Albo’s selfie smile even thaws my frosty regard for Mark McGowan.

And I get a bit teary every time I see photos of Biloela welcoming home Nadesalingam family after four long, cruel years.

I think we all need his style of leadership right now.

As Katharine Murphy notes at The Guardian: “Albanese feels as much as he calculates – a [Bob] Hawke trait.”

Young Albo first met Bob back in 1986.

Perhaps that is what draws me to Albo, as Bob Hawke’s legacy and achievements awe me.

Bob’s heartfelt response to the Tiananmen Square massacre, for example, will stay with me forever.

Six days after the horrors took place, he cried on national television as he described the terrible events. And he took action – spontaneously announcing that thousands of Chinese students in Australia would have their visas extended so they would be safe.

“When I walked off the dais,” Hawke said later, “I was told: ‘You cannot do that, prime minister.’ I said to them, ‘I just did. It is done.’”

I won’t include a video of the speech here, because it is pretty harrowing viewing. But you can find it on YouTube if you haven’t seen it.

I cried when I heard Bob died in 2019 and I cried again when I read an old HouseGoesHome blog post from back then, where Bob predicted that Labor would win the next election, but didn’t think he would be around to see it.

“I’ve had my time,” the former prime minister said.

He got it slightly wrong, it’s Albo, not Shorten who has finally led Labor to victory.

Bob’s widow Blanche d’Alpuget said on Saturday: “Bob was a big Albo supporter and one of the last speeches — it might have been the very last speech he gave — was for Albo’s 20th year in parliament.

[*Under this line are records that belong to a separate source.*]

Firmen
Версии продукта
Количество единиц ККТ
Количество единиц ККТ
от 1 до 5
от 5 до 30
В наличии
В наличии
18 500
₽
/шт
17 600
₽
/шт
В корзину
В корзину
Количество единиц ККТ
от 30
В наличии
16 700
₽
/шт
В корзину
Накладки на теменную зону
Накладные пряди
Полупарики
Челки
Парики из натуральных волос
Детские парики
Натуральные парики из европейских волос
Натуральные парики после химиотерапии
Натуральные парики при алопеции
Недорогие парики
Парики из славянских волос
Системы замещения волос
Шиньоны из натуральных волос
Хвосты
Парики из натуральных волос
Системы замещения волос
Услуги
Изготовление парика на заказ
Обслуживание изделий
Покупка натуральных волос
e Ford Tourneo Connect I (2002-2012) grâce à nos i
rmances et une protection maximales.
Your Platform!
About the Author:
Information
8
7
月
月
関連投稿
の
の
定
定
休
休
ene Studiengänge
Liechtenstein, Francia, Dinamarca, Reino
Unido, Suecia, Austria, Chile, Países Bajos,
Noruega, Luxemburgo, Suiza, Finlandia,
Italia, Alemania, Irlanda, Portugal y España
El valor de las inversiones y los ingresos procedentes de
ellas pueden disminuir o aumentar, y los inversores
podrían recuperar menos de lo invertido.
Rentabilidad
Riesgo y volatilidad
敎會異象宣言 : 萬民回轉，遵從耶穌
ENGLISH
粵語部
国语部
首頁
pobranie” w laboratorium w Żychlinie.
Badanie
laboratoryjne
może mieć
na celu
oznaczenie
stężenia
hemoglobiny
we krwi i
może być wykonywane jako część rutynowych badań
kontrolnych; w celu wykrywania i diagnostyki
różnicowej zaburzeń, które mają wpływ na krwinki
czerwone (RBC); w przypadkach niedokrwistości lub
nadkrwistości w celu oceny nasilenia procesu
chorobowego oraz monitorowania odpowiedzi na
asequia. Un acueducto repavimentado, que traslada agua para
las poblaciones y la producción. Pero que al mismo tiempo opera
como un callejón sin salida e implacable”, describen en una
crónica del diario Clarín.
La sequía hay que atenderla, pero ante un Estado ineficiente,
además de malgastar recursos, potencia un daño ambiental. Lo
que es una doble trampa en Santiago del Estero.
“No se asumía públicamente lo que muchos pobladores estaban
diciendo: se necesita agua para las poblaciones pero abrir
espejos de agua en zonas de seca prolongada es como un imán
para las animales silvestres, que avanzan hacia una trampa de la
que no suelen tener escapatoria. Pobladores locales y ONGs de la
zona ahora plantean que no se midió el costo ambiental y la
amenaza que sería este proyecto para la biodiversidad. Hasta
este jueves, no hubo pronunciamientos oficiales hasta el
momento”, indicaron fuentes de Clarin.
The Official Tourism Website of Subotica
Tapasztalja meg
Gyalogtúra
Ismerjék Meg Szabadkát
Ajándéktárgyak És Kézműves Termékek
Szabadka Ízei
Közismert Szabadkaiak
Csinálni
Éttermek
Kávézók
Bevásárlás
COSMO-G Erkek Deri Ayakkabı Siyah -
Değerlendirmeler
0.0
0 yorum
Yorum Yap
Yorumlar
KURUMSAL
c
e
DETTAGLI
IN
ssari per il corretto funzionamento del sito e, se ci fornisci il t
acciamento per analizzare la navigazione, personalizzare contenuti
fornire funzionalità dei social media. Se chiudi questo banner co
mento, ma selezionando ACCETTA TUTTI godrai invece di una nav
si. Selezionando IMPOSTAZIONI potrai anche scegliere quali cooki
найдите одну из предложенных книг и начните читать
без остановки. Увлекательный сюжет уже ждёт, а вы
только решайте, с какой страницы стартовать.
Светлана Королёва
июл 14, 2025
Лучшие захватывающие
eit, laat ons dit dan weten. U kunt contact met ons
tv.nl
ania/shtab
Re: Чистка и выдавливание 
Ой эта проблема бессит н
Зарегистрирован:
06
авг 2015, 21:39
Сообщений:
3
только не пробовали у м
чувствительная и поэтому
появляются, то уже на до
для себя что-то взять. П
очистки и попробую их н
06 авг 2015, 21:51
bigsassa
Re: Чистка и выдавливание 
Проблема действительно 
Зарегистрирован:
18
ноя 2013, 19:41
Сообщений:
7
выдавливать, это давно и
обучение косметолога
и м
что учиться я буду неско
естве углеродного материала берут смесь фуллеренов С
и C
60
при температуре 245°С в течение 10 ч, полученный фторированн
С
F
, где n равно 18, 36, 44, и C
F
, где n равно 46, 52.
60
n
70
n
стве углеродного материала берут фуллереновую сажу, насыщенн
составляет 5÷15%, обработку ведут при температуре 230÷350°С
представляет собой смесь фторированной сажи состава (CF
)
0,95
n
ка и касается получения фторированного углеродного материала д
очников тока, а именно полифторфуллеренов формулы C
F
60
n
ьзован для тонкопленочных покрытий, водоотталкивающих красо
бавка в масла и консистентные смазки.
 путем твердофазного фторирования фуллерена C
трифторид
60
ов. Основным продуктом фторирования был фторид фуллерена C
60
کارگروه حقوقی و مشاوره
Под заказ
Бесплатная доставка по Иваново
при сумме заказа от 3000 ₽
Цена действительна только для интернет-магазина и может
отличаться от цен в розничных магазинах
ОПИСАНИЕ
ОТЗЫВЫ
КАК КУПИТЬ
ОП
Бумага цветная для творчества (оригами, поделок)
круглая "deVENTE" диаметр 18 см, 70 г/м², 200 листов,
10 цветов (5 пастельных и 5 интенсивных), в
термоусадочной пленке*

By then Bob was really quite sick, but he rose to the occasion.”

I am disappointed that I didn’t make the most of meeting Albo last year at Chuck Hahn’s 50 years of brewing party.

I was a bit sloshed when I found myself standing in a group of people, one of who, I thought was the head of Coopers Brewing. I was about to tell him how much I admired his beer brand when I felt a twinge of uncertainty.

I whispered in the ear of the woman standing beside me: “Is that Tim Cooper or Anthony Albanese?”

It was Anthony Albanese. The leader of the Australian Labor Party.

So I told him how awesome I thought his campaign launch was … and about the time Tanya Pilbersek turned up at my house for dinner on the wrong night and I opened the door in pyjamas …

It was such a surreal, bulk fun, I laughed all the way home in the cab as I thought about it.

And I smile now to know that he is trying to do the best for his country.